_Reading passage_.
>> BEGIN

Continuous disclosure
Fletcher Building is committed to ensuring that all of our investors have timely access to full and accurate material information about
the Company. Our Market Disclosure Policy sets out the internal processes designed to ensure that the Company complies with the
disclosure obligations of the stock exchanges on which its securities are listed. The board has adopted this policy, which applies to
members of the board, all employees in the Fletcher Building Group, and contractors, consultants and other service providers to the
Group, where they are under a relevant contractual obligation. The Market Disclosure Policy is available on the Company’s website.
Directors formally consider at each board meeting whether there is relevant material information which should be disclosed to
the market.
Disclosure of codes and charters
All of our key governance documents (including the Code of Conduct, key corporate policies and board and committee charters) are
available on our website at www.fletcherbuilding.com/investor-centre/corporate-governance, other than the Company’s remuneration
policy. The Company currently does not comply with the NZX Corporate Governance Code recommendation to publish its remuneration
policy, as this policy is currently being reviewed in light of the new organisational structure and will be published on our website
subsequent to adoption.
Safeguarding integrity in financial reporting
The Audit and Risk Committee oversees the accounting and internal control systems, policies and procedures to ensure compliance
with the legal requirements, in respect of accounting policies, financial reporting, internal control, external audit and environmental
regulation in all jurisdictions in which the Fletcher Building Group operates.

>> END

Records taken from a collection
>> BEGIN

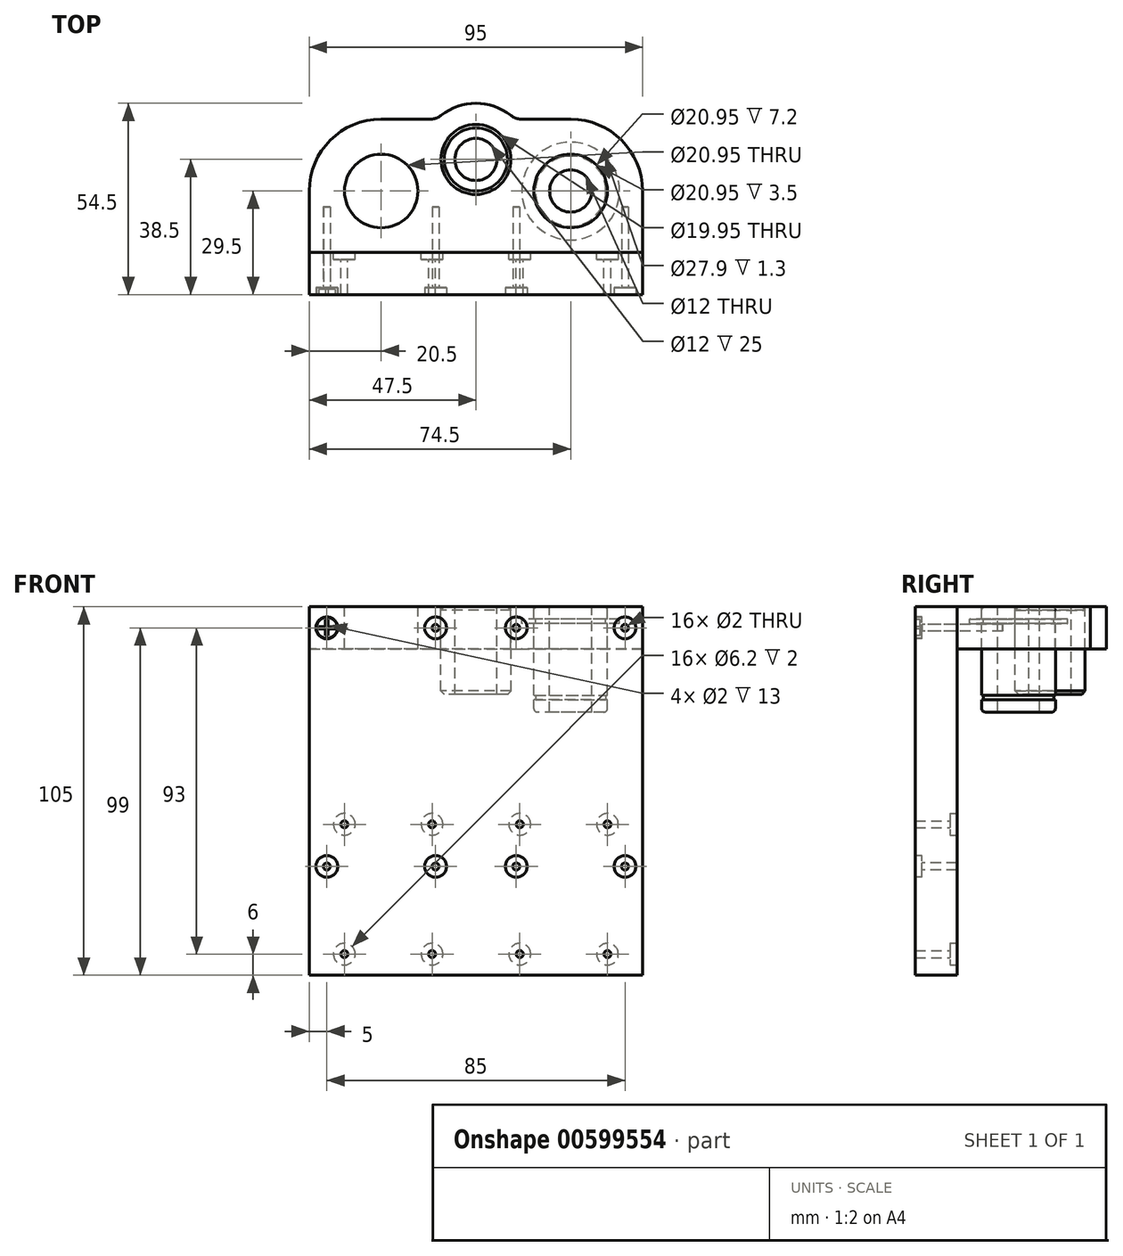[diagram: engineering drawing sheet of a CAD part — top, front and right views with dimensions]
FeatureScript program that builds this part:
annotation { "Feature Type Name" : "Feature", "Feature Type Description" : "" }
export const myFeature = defineFeature(function(context is Context, id is Id, definition is map)
    precondition{}
    {
        {
            var Q0;
            Q0=qCreatedBy(makeId("Front.planeOp"),FACE);
            var sketch = newSketch(context, id + "F0", { "sketchPlane" : qUnion([Q0])});
            skLineSegment(sketch, "E0.bottom", {"start": v(-47.5, 0) * mm, "end": v(47.5, 0) * mm});
            skLineSegment(sketch, "E0.top", {"start": v(-47.5, 80) * mm, "end": v(47.5, 80) * mm});
            skLineSegment(sketch, "E0.left", {"start": v(-47.5, 0) * mm, "end": v(-47.5, 80) * mm});
            skLineSegment(sketch, "E0.right", {"start": v(47.5, 0) * mm, "end": v(47.5, 80) * mm});
            skSolve(sketch);
        }
        {
            var Q0;
            Q0 = qSketchRegion(id + "F0", true);
            extrude(context, id + "F1", {"entities" : qUnion([Q0]), "oppositeDirection" : true, "depth" : 12 * mm, "offsetDistance" : 25 * mm});
        }
        {
            var Q0;
            Q0=makeQuery(id+"F1.opExtrude","SWEPT_FACE",FACE,{"disambiguationData":[OSD([sQuery(id+"F0.wireOp",EDGE,"E0.top")])]});
            var sketch = newSketch(context, id + "F2", { "sketchPlane" : qUnion([Q0])});
            skLineSegment(sketch, "E1.bottom", {"start": v(47.5, 12) * mm, "end": v(-47.5, 12) * mm});
            skLineSegment(sketch, "E1.top", {"start": v(27, 50) * mm, "end": v(-27, 50) * mm});
            skLineSegment(sketch, "E1.left", {"start": v(47.5, 12) * mm, "end": v(47.5, 29.5) * mm});
            skLineSegment(sketch, "E1.right", {"start": v(-47.5, 12) * mm, "end": v(-47.5, 29.5) * mm});
            skLineSegment(sketch, "E2", {"start": v(0, 12) * mm, "end": v(0, 50) * mm, "construction": true});
            skPoint(sketch, "E3.centerSnap0", {"position": v(0, 31) * mm});
            skArc(sketch, "E4.filletArc", {"start": v(47.5, 29.5) * mm, "mid": v(41.5, 44) * mm, "end": v(27, 50) * mm});
            skPoint(sketch, "E5.visualSharp", {"position": v(-47.5, 50) * mm});
            skArc(sketch, "E5.filletArc", {"start": v(-27, 50) * mm, "mid": v(-41.5, 44) * mm, "end": v(-47.5, 29.5) * mm});
            skCircle(sketch, "E6", {"center": v(27, 29.5) * mm, "radius": 10.47 * mm});
            skCircle(sketch, "E7.MirrorC", {"center": v(-27, 29.5) * mm, "radius": 10.47 * mm});
            skCircle(sketch, "E8", {"center": v(0, 38.5) * mm, "radius": 16 * mm});
            skSolve(sketch);
        }
        {
            var Q0;
            Q0 = qSketchRegion(id + "F2", true);
            extrude(context, id + "F3", {"entities" : qUnion([Q0]), "oppositeDirection" : true, "depth" : 12 * mm, "offsetDistance" : 25 * mm});
        }
        {
            var Q0;
            Q0=makeQuery(id+"F3.opExtrude","CAP_FACE",FACE,{"disambiguationData":[OSD([sQuery(id+"F2.wireOp",EDGE,"E1.bottom"),sQuery(id+"F2.wireOp",EDGE,"E1.top"),sQuery(id+"F2.wireOp",EDGE,"E1.left"),sQuery(id+"F2.wireOp",EDGE,"E1.right"),sQuery(id+"F2.wireOp",EDGE,"E4.filletArc"),sQuery(id+"F2.wireOp",EDGE,"E5.filletArc"),sQuery(id+"F2.wireOp",EDGE,"E6"),sQuery(id+"F2.wireOp",EDGE,"E7.MirrorC")])],"isStart":true});
            var sketch = newSketch(context, id + "F4", { "sketchPlane" : qUnion([Q0])});
            skCircle(sketch, "E9", {"center": v(0, 38.5) * mm, "radius": 9.97 * mm});
            skSolve(sketch);
        }
        {
            var Q0;
            Q0 = qSketchRegion(id + "F4", true);
            extrude(context, id + "F5", {"entities" : qUnion([Q0]), "operationType" : NewBodyOperationType.REMOVE, "oppositeDirection" : true, "depth" : 25 * mm, "offsetDistance" : 25 * mm});
        }
        {
            var Q0;
            Q0=makeQuery(id+"F3.opExtrude","CAP_FACE",FACE,{"disambiguationData":[OSD([sQuery(id+"F2.wireOp",EDGE,"E1.bottom"),sQuery(id+"F2.wireOp",EDGE,"E1.top"),sQuery(id+"F2.wireOp",EDGE,"E1.left"),sQuery(id+"F2.wireOp",EDGE,"E1.right"),sQuery(id+"F2.wireOp",EDGE,"E3"),sQuery(id+"F2.wireOp",EDGE,"E4.filletArc"),sQuery(id+"F2.wireOp",EDGE,"E5.filletArc"),sQuery(id+"F2.wireOp",EDGE,"cdc9c876-c57f-4e5e-8f0d-edd7876a0e1e0.MirrorC")])],"isStart":true});
            var sketch = newSketch(context, id + "F6", { "sketchPlane" : qUnion([Q0])});
            skCircle(sketch, "E10", {"center": v(27, 29.5) * mm, "radius": 10.5 * mm});
            skCircle(sketch, "E11", {"center": v(27, 29.5) * mm, "radius": 6 * mm});
            skSolve(sketch);
        }
        {
            var Q0;
            Q0 = qSketchRegion(id + "F6", true);
            extrude(context, id + "F7", {"entities" : qUnion([Q0]), "oppositeDirection" : true, "depth" : 30 * mm, "offsetDistance" : 25 * mm});
        }
        {
            var Q0;
            Q0=makeQuery(id+"F7.opExtrude","CAP_FACE",FACE,{"disambiguationData":[OSD([sQuery(id+"F6.wireOp",EDGE,"E10"),sQuery(id+"F6.wireOp",EDGE,"E11")])],"isStart":true});
            var sketch = newSketch(context, id + "F8", { "sketchPlane" : qUnion([Q0])});
            skCircle(sketch, "E12", {"center": v(27, 29.5) * mm, "radius": 10 * mm});
            skCircle(sketch, "E13", {"center": v(27, 29.5) * mm, "radius": 13.95 * mm});
            skSolve(sketch);
        }
        {
            var Q0;
            Q0 = qSketchRegion(id + "F8", true);
            extrude(context, id + "F9", {"entities" : qUnion([Q0]), "operationType" : NewBodyOperationType.REMOVE, "oppositeDirection" : true, "depth" : 4.8 * mm, "offsetDistance" : 25 * mm, "hasSecondDirection" : true, "secondDirectionOppositeDirection" : true, "secondDirectionDepth" : 3.5 * mm});
        }
        {
            var Q0;
            Q0=makeQuery(id+"F7.opExtrude","CAP_FACE",FACE,{"disambiguationData":[OSD([sQuery(id+"F6.wireOp",EDGE,"E10"),sQuery(id+"F6.wireOp",EDGE,"E11")])],"isStart":false});
            var sketch = newSketch(context, id + "F10", { "sketchPlane" : qUnion([Q0])});
            skCircle(sketch, "E14", {"center": v(27, -29.5) * mm, "radius": 10 * mm});
            skCircle(sketch, "E15", {"center": v(27, -29.5) * mm, "radius": 14.7 * mm});
            skSolve(sketch);
        }
        {
            var Q0;
            Q0 = qSketchRegion(id + "F10", true);
            extrude(context, id + "F11", {"entities" : qUnion([Q0]), "operationType" : NewBodyOperationType.REMOVE, "oppositeDirection" : true, "depth" : 4.8 * mm, "offsetDistance" : 25 * mm, "hasSecondDirection" : true, "secondDirectionOppositeDirection" : true, "secondDirectionDepth" : 3.5 * mm});
        }
        {
            var Q0;
            Q0=makeQuery(id+"F7.opExtrude","CAP_EDGE",EDGE,{"disambiguationData":[OSD([sQuery(id+"F6.wireOp",EDGE,"E10")])],"isStart":true});
            var Q1;
            Q1=makeQuery(id+"F7.opExtrude","CAP_EDGE",EDGE,{"disambiguationData":[OSD([sQuery(id+"F6.wireOp",EDGE,"E10")])],"isStart":false});
            fillet(context, id + "F12", {"entities" : qUnion([Q0, Q1]), "radius" : 1 * mm, "tangentPropagation" : true, "allowEdgeOverflow" : false});
        }
        {
            var Q0;
            Q0=makeQuery(id+"F1.opExtrude","CAP_FACE",FACE,{"disambiguationData":[OSD([sQuery(id+"F0.wireOp",EDGE,"E0.bottom"),sQuery(id+"F0.wireOp",EDGE,"E0.top"),sQuery(id+"F0.wireOp",EDGE,"E0.left"),sQuery(id+"F0.wireOp",EDGE,"E0.right")])],"isStart":true});
            var sketch = newSketch(context, id + "F13", { "sketchPlane" : qUnion([Q0])});
            skCircle(sketch, "E16", {"center": v(-42.5, 74) * mm, "radius": 1 * mm});
            skLineSegment(sketch, "E17", {"start": v(0, 80) * mm, "end": v(0, 68) * mm, "construction": true});
            skPoint(sketch, "E17.endSnap0", {"position": v(0, 80) * mm});
            skCircle(sketch, "E18.1.0.0", {"center": v(-11.5, 74) * mm, "radius": 1 * mm});
            skLineSegment(sketch, "E18.direction1", {"start": v(-42.5, 74) * mm, "end": v(-11.5, 74) * mm, "construction": true});
            skCircle(sketch, "E19.MirrorC", {"center": v(11.5, 74) * mm, "radius": 1 * mm});
            skCircle(sketch, "E20.MirrorC", {"center": v(42.5, 74) * mm, "radius": 1 * mm});
            skLineSegment(sketch, "E21", {"start": v(-47.5, 40) * mm, "end": v(47.5, 40) * mm, "construction": true});
            skCircle(sketch, "E22.MirrorC", {"center": v(-42.5, 6) * mm, "radius": 1 * mm});
            skCircle(sketch, "E23.MirrorC", {"center": v(-11.5, 6) * mm, "radius": 1 * mm});
            skCircle(sketch, "E24.MirrorC", {"center": v(11.5, 6) * mm, "radius": 1 * mm});
            skCircle(sketch, "E25.MirrorC", {"center": v(42.5, 6) * mm, "radius": 1 * mm});
            skSolve(sketch);
        }
        {
            var Q0;
            Q0 = qSketchRegion(id + "F13", true);
            extrude(context, id + "F14", {"entities" : qUnion([Q0]), "operationType" : NewBodyOperationType.REMOVE, "oppositeDirection" : true, "depth" : 25 * mm, "offsetDistance" : 25 * mm});
        }
        {
            var Q0;
            Q0=makeQuery(id+"F1.opExtrude","CAP_FACE",FACE,{"disambiguationData":[OSD([sQuery(id+"F0.wireOp",EDGE,"E0.bottom"),sQuery(id+"F0.wireOp",EDGE,"E0.top"),sQuery(id+"F0.wireOp",EDGE,"E0.left"),sQuery(id+"F0.wireOp",EDGE,"E0.right")])],"isStart":true});
            var sketch = newSketch(context, id + "F15", { "sketchPlane" : qUnion([Q0])});
            skCircle(sketch, "E26", {"center": v(-42.5, 74) * mm, "radius": 3.1 * mm});
            skCircle(sketch, "E27.1.0.0", {"center": v(-11.5, 74) * mm, "radius": 3.1 * mm});
            skLineSegment(sketch, "E28", {"start": v(0, 80) * mm, "end": v(0, 0) * mm, "construction": true});
            skLineSegment(sketch, "E29", {"start": v(47.5, 40) * mm, "end": v(-47.5, 40) * mm, "construction": true});
            skCircle(sketch, "E30.MirrorC", {"center": v(11.5, 74) * mm, "radius": 3.1 * mm});
            skCircle(sketch, "E31.MirrorC", {"center": v(42.5, 74) * mm, "radius": 3.1 * mm});
            skCircle(sketch, "E32.MirrorC", {"center": v(-42.5, 6) * mm, "radius": 3.1 * mm});
            skCircle(sketch, "E33.MirrorC", {"center": v(-11.5, 6) * mm, "radius": 3.1 * mm});
            skCircle(sketch, "E34.MirrorC", {"center": v(11.5, 6) * mm, "radius": 3.1 * mm});
            skCircle(sketch, "E35.MirrorC", {"center": v(42.5, 6) * mm, "radius": 3.1 * mm});
            skSolve(sketch);
        }
        {
            var Q0;
            Q0 = qSketchRegion(id + "F15", true);
            extrude(context, id + "F16", {"entities" : qUnion([Q0]), "operationType" : NewBodyOperationType.REMOVE, "oppositeDirection" : true, "depth" : 2 * mm, "offsetDistance" : 25 * mm});
        }
        {
            var Q0;
            Q0=makeQuery(id+"F1.opExtrude","CAP_FACE",FACE,{"disambiguationData":[OSD([sQuery(id+"F0.wireOp",EDGE,"E0.bottom"),sQuery(id+"F0.wireOp",EDGE,"E0.top"),sQuery(id+"F0.wireOp",EDGE,"E0.left"),sQuery(id+"F0.wireOp",EDGE,"E0.right")])],"isStart":true});
            var sketch = newSketch(context, id + "F17", { "sketchPlane" : qUnion([Q0])});
            skCircle(sketch, "E36", {"center": v(-42.5, 74) * mm, "radius": 3 * mm});
            skSolve(sketch);
        }
        {
            var Q0;
            Q0 = qSketchRegion(id + "F17", true);
            extrude(context, id + "F18", {"entities" : qUnion([Q0]), "oppositeDirection" : true, "depth" : 2 * mm, "offsetDistance" : 25 * mm});
        }
        {
            var Q0;
            Q0=makeQuery(id+"F18.opExtrude","CAP_FACE",FACE,{"disambiguationData":[OSD([sQuery(id+"F17.wireOp",EDGE,"E36")])],"isStart":false});
            var sketch = newSketch(context, id + "F19", { "sketchPlane" : qUnion([Q0])});
            skCircle(sketch, "E37", {"center": v(42.5, 74) * mm, "radius": 0.95 * mm});
            skSolve(sketch);
        }
        {
            var Q0;
            Q0 = qSketchRegion(id + "F19", true);
            extrude(context, id + "F20", {"entities" : qUnion([Q0]), "operationType" : NewBodyOperationType.ADD, "depth" : 23 * mm, "offsetDistance" : 25 * mm});
        }
        {
            var Q0;
            Q0=makeQuery(id+"F18.opExtrude","CAP_FACE",FACE,{"disambiguationData":[OSD([sQuery(id+"F17.wireOp",EDGE,"E36")])],"isStart":true});
            var sketch = newSketch(context, id + "F21", { "sketchPlane" : qUnion([Q0])});
            skLineSegment(sketch, "E38.bottom", {"start": v(-40.15, 74.35) * mm, "end": v(-42.15, 74.35) * mm});
            skLineSegment(sketch, "E38.top", {"start": v(-40.15, 73.65) * mm, "end": v(-42.15, 73.65) * mm});
            skLineSegment(sketch, "E38.left", {"start": v(-40.15, 74.35) * mm, "end": v(-40.15, 73.65) * mm});
            skLineSegment(sketch, "E38.right", {"start": v(-44.85, 74.35) * mm, "end": v(-44.85, 73.65) * mm});
            skLineSegment(sketch, "E39.bottom", {"start": v(-42.15, 71.78) * mm, "end": v(-42.85, 71.78) * mm});
            skLineSegment(sketch, "E39.top", {"start": v(-42.15, 76.35) * mm, "end": v(-42.85, 76.35) * mm});
            skLineSegment(sketch, "E39.left", {"start": v(-42.15, 71.78) * mm, "end": v(-42.15, 73.65) * mm});
            skLineSegment(sketch, "E39.right", {"start": v(-42.85, 71.78) * mm, "end": v(-42.85, 73.65) * mm});
            skLineSegment(sketch, "E40", {"start": v(-42.5, 74) * mm, "end": v(-42.5, 76.35) * mm, "construction": true});
            skLineSegment(sketch, "E41", {"start": v(-40.15, 74) * mm, "end": v(-42.5, 74) * mm, "construction": true});
            skLineSegment(sketch, "E42.trimOffspring", {"start": v(-42.85, 73.65) * mm, "end": v(-44.85, 73.65) * mm});
            skLineSegment(sketch, "E43.trimOffspring", {"start": v(-42.85, 74.35) * mm, "end": v(-42.85, 76.35) * mm});
            skLineSegment(sketch, "E44.trimOffspring", {"start": v(-42.85, 74.35) * mm, "end": v(-44.85, 74.35) * mm});
            skLineSegment(sketch, "E45.trimOffspring", {"start": v(-42.15, 74.35) * mm, "end": v(-42.15, 76.35) * mm});
            skSolve(sketch);
        }
        {
            var Q0;
            Q0 = qSketchRegion(id + "F21", true);
            extrude(context, id + "F22", {"entities" : qUnion([Q0]), "operationType" : NewBodyOperationType.REMOVE, "oppositeDirection" : true, "depth" : 1.5 * mm, "offsetDistance" : 25 * mm});
        }
        {
            var Q0;
            Q0=makeQuery(id+"F1.opExtrude","CAP_FACE",FACE,{"disambiguationData":[OSD([sQuery(id+"F0.wireOp",EDGE,"E0.bottom"),sQuery(id+"F0.wireOp",EDGE,"E0.top"),sQuery(id+"F0.wireOp",EDGE,"E0.left"),sQuery(id+"F0.wireOp",EDGE,"E0.right")])],"isStart":true});
            var sketch = newSketch(context, id + "F23", { "sketchPlane" : qUnion([Q0])});
            skLineSegment(sketch, "E46.bottom", {"start": v(-47.5, 0) * mm, "end": v(47.5, 0) * mm});
            skLineSegment(sketch, "E46.top", {"start": v(-47.5, -25) * mm, "end": v(47.5, -25) * mm});
            skLineSegment(sketch, "E46.left", {"start": v(-47.5, 0) * mm, "end": v(-47.5, -25) * mm});
            skLineSegment(sketch, "E46.right", {"start": v(47.5, 0) * mm, "end": v(47.5, -25) * mm});
            skSolve(sketch);
        }
        {
            var Q0;
            Q0 = qSketchRegion(id + "F23", true);
            extrude(context, id + "F24", {"entities" : qUnion([Q0]), "operationType" : NewBodyOperationType.ADD, "oppositeDirection" : true, "depth" : 12 * mm, "offsetDistance" : 25 * mm});
        }
        {
            var Q0;
            Q0=makeQuery(id+"F1.opExtrude","CAP_FACE",FACE,{"disambiguationData":[OSD([sQuery(id+"F0.wireOp",EDGE,"E0.bottom"),sQuery(id+"F0.wireOp",EDGE,"E0.top"),sQuery(id+"F0.wireOp",EDGE,"E0.left"),sQuery(id+"F0.wireOp",EDGE,"E0.right")])],"isStart":false});
            var sketch = newSketch(context, id + "F25", { "sketchPlane" : qUnion([Q0])});
            skCircle(sketch, "E47", {"center": v(-37.5, -19) * mm, "radius": 1 * mm});
            skCircle(sketch, "E48.0.1.0", {"center": v(-37.5, 18) * mm, "radius": 1 * mm});
            skCircle(sketch, "E48.1.0.0", {"center": v(-12.5, -19) * mm, "radius": 1 * mm});
            skCircle(sketch, "E48.1.1.0", {"center": v(-12.5, 18) * mm, "radius": 1 * mm});
            skCircle(sketch, "E48.2.0.0", {"center": v(12.5, -19) * mm, "radius": 1 * mm});
            skCircle(sketch, "E48.2.1.0", {"center": v(12.5, 18) * mm, "radius": 1 * mm});
            skCircle(sketch, "E48.3.0.0", {"center": v(37.5, -19) * mm, "radius": 1 * mm});
            skCircle(sketch, "E48.3.1.0", {"center": v(37.5, 18) * mm, "radius": 1 * mm});
            skLineSegment(sketch, "E48.direction1", {"start": v(-37.5, -19) * mm, "end": v(-12.5, -19) * mm, "construction": true});
            skLineSegment(sketch, "E48.direction2", {"start": v(-37.5, -19) * mm, "end": v(-37.5, 18) * mm, "construction": true});
            skCircle(sketch, "E49", {"center": v(-42.5, 6) * mm, "radius": 1.66 * mm, "construction": true});
            skSolve(sketch);
        }
        {
            var Q0;
            Q0 = qSketchRegion(id + "F25", true);
            extrude(context, id + "F26", {"entities" : qUnion([Q0]), "operationType" : NewBodyOperationType.REMOVE, "oppositeDirection" : true, "depth" : 25 * mm, "offsetDistance" : 25 * mm});
        }
        {
            var Q0;
            Q0=makeQuery(id+"F1.opExtrude","CAP_FACE",FACE,{"disambiguationData":[OSD([sQuery(id+"F0.wireOp",EDGE,"E0.bottom"),sQuery(id+"F0.wireOp",EDGE,"E0.top"),sQuery(id+"F0.wireOp",EDGE,"E0.left"),sQuery(id+"F0.wireOp",EDGE,"E0.right")])],"isStart":false});
            var sketch = newSketch(context, id + "F27", { "sketchPlane" : qUnion([Q0])});
            skCircle(sketch, "E50", {"center": v(-37.5, 18) * mm, "radius": 3.1 * mm});
            skCircle(sketch, "E51.0.1.0", {"center": v(-37.5, -19) * mm, "radius": 3.1 * mm});
            skCircle(sketch, "E51.1.0.0", {"center": v(-12.5, 18) * mm, "radius": 3.1 * mm});
            skCircle(sketch, "E51.1.1.0", {"center": v(-12.5, -19) * mm, "radius": 3.1 * mm});
            skCircle(sketch, "E51.2.0.0", {"center": v(12.5, 18) * mm, "radius": 3.1 * mm});
            skCircle(sketch, "E51.2.1.0", {"center": v(12.5, -19) * mm, "radius": 3.1 * mm});
            skCircle(sketch, "E51.3.0.0", {"center": v(37.5, 18) * mm, "radius": 3.1 * mm});
            skCircle(sketch, "E51.3.1.0", {"center": v(37.5, -19) * mm, "radius": 3.1 * mm});
            skLineSegment(sketch, "E51.direction1", {"start": v(-37.5, 18) * mm, "end": v(-12.5, 18) * mm, "construction": true});
            skLineSegment(sketch, "E51.direction2", {"start": v(-37.5, 18) * mm, "end": v(-37.5, -19) * mm, "construction": true});
            skSolve(sketch);
        }
        {
            var Q0;
            Q0 = qSketchRegion(id + "F27", true);
            extrude(context, id + "F28", {"entities" : qUnion([Q0]), "operationType" : NewBodyOperationType.REMOVE, "oppositeDirection" : true, "depth" : 2 * mm, "offsetDistance" : 25 * mm});
        }
        {
            var Q0;
            Q0=makeQuery(id+"F3.opExtrude","CAP_FACE",FACE,{"disambiguationData":[OSD([sQuery(id+"F2.wireOp",EDGE,"E1.bottom"),sQuery(id+"F2.wireOp",EDGE,"E1.top"),sQuery(id+"F2.wireOp",EDGE,"E1.left"),sQuery(id+"F2.wireOp",EDGE,"E1.right"),sQuery(id+"F2.wireOp",EDGE,"E4.filletArc"),sQuery(id+"F2.wireOp",EDGE,"E5.filletArc"),sQuery(id+"F2.wireOp",EDGE,"E6"),sQuery(id+"F2.wireOp",EDGE,"E7.MirrorC")])],"isStart":true});
            var sketch = newSketch(context, id + "F29", { "sketchPlane" : qUnion([Q0])});
            skCircle(sketch, "E52", {"center": v(0, 38.5) * mm, "radius": 10 * mm});
            skCircle(sketch, "E53", {"center": v(0, 38.5) * mm, "radius": 6 * mm});
            skSolve(sketch);
        }
        {
            var Q0;
            Q0 = qSketchRegion(id + "F29", true);
            extrude(context, id + "F30", {"entities" : qUnion([Q0]), "oppositeDirection" : true, "depth" : 25 * mm, "offsetDistance" : 25 * mm});
        }
        {
            var Q0;
            Q0=makeQuery(id+"F30.opExtrude","CAP_EDGE",EDGE,{"disambiguationData":[OSD([sQuery(id+"F29.wireOp",EDGE,"E52")])],"isStart":false});
            var Q1;
            Q1=makeQuery(id+"F30.opExtrude","CAP_EDGE",EDGE,{"disambiguationData":[OSD([sQuery(id+"F29.wireOp",EDGE,"E52")])],"isStart":true});
            chamfer(context, id + "F31", {"entities" : qUnion([Q0, Q1]), "width" : 1 * mm, "tangentPropagation" : true});
        }
        {
            var Q0;
            {var subQ0=sQuery(id+"F2.wireOp",EDGE,"E8");var subQ1=sQuery(id+"F2.wireOp",EDGE,"E1.top");Q0=makeQuery(id+"F3.opExtrude","SWEPT_EDGE",EDGE,{"disambiguationData":[OSD([subQ1,subQ0]),TDD([makeQuery(id+"F2.imprint","INTERSECT",VERTEX,{"disambiguationData":[OD(0.0)],"derivedFrom":[subQ1,subQ0]})])]});}
            var Q1;
            {var subQ0=sQuery(id+"F2.wireOp",EDGE,"E8");var subQ1=sQuery(id+"F2.wireOp",EDGE,"E1.top");Q1=makeQuery(id+"F3.opExtrude","SWEPT_EDGE",EDGE,{"disambiguationData":[OSD([subQ1,subQ0]),TDD([makeQuery(id+"F2.imprint","INTERSECT",VERTEX,{"disambiguationData":[OD(1.0)],"derivedFrom":[subQ1,subQ0]})])]});}
            fillet(context, id + "F32", {"entities" : qUnion([Q0, Q1]), "radius" : 5 * mm, "tangentPropagation" : true, "allowEdgeOverflow" : false});
        }
    });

>> END

_Given instruction 1_. Select each line of the records that contains the string "REMOVE".
_Given instruction 2_. Go on with the corporate governance passage, starting right after its final sentence.
The records bear no relation to the corporate governance passage.

_Exercise response 1_.
            extrude(context, id + "F5", {"entities" : qUnion([Q0]), "operationType" : NewBodyOperationType.REMOVE, "oppositeDirection" : true, "depth" : 25 * mm, "offsetDistance" : 25 * mm});
            extrude(context, id + "F9", {"entities" : qUnion([Q0]), "operationType" : NewBodyOperationType.REMOVE, "oppositeDirection" : true, "depth" : 4.8 * mm, "offsetDistance" : 25 * mm, "hasSecondDirection" : true, "secondDirectionOppositeDirection" : true, "secondDirectionDepth" : 3.5 * mm});
            extrude(context, id + "F11", {"entities" : qUnion([Q0]), "operationType" : NewBodyOperationType.REMOVE, "oppositeDirection" : true, "depth" : 4.8 * mm, "offsetDistance" : 25 * mm, "hasSecondDirection" : true, "secondDirectionOppositeDirection" : true, "secondDirectionDepth" : 3.5 * mm});
            extrude(context, id + "F14", {"entities" : qUnion([Q0]), "operationType" : NewBodyOperationType.REMOVE, "oppositeDirection" : true, "depth" : 25 * mm, "offsetDistance" : 25 * mm});
            extrude(context, id + "F16", {"entities" : qUnion([Q0]), "operationType" : NewBodyOperationType.REMOVE, "oppositeDirection" : true, "depth" : 2 * mm, "offsetDistance" : 25 * mm});
            extrude(context, id + "F22", {"entities" : qUnion([Q0]), "operationType" : NewBodyOperationType.REMOVE, "oppositeDirection" : true, "depth" : 1.5 * mm, "offsetDistance" : 25 * mm});
            extrude(context, id + "F26", {"entities" : qUnion([Q0]), "operationType" : NewBodyOperationType.REMOVE, "oppositeDirection" : true, "depth" : 25 * mm, "offsetDistance" : 25 * mm});
            extrude(context, id + "F28", {"entities" : qUnion([Q0]), "operationType" : NewBodyOperationType.REMOVE, "oppositeDirection" : true, "depth" : 2 * mm, "offsetDistance" : 25 * mm});

_Exercise response 2_.
In addition, prior to approving the full year financial statements, the board received from the chief financial officer a declaration that,
in his opinion, the financial records of the Company have been properly maintained and that the financial statements comply with the
appropriate accounting standards and give a true and fair view of the financial position and performance of the Company and that the
opinion has been formed on the basis of a sound system of risk management and internal control that is operating effectively.
Business Sustainability
The Business Sustainability section on pages 38 to 51 discusses non-financial focus areas for our business, including environmental,
economic and social matters. The board and executives recognise that sustainability is critical to Fletcher Building's success, which is
why it has been included as a key enabler of our new strategy. In FY19 we will recruit a head of sustainability to lead the development
and execution of an overarching sustainability strategy for Fletcher Building, which will include improvement targets that we will report
on annually. Further sustainability information can be found on the Company’s website at www.fletcherbuilding.com.
Principle 5 – Remuneration
“The remuneration of directors and executives should be transparent, fair and reasonable.”
Fletcher Building remuneration structure is designed to attract, reward and retain high performing directors, executives and
employees who are able to enhance the Company’s performance.
The remuneration framework is managed by the Remuneration Committee in line with its charter, which is available on the
Company’s website.
The ‘Remuneration Report’ on pages 105 to 109 outlines in detail the remuneration framework of Fletcher Building, as well as the
remuneration of the directors, the chief executive officer and other executives, and senior management. This includes a discussion
on share-based remuneration.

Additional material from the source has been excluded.